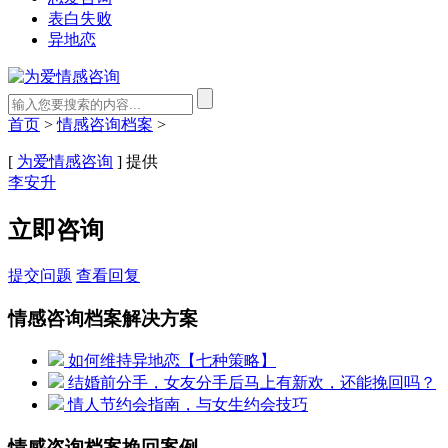
表白失败
异地恋
首页
>
情感咨询档案
>
[
为爱情感咨询
] 提供
李安升
立即咨询
提交问题
查看回复
情感咨询档案解决方案
如何维持异地恋【七种策略】
结婚前分手，女友分手后马上有新欢，还能挽回吗？
情人节约会指南，与女生约会技巧
情感咨询档案挽回案例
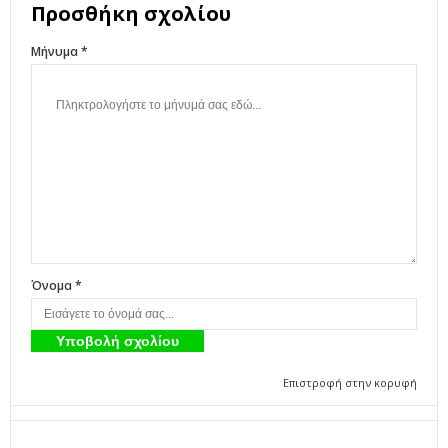
Προσθήκη σχολίου
Μήνυμα *
Όνομα *
Επιστροφή στην κορυφή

--

= What the task asks =
Switch "提交问题" to "发送问题" throughout the data above and give all of its text again with nothing else changed. Leave the pictures out.

= Response below =
表白失败
异地恋
首页
>
情感咨询档案
>
[
为爱情感咨询
] 提供
李安升
立即咨询
发送问题
查看回复
情感咨询档案解决方案
如何维持异地恋【七种策略】
结婚前分手，女友分手后马上有新欢，还能挽回吗？
情人节约会指南，与女生约会技巧
情感咨询档案挽回案例
Προσθήκη σχολίου
Μήνυμα *
Όνομα *
Επιστροφή στην κορυφή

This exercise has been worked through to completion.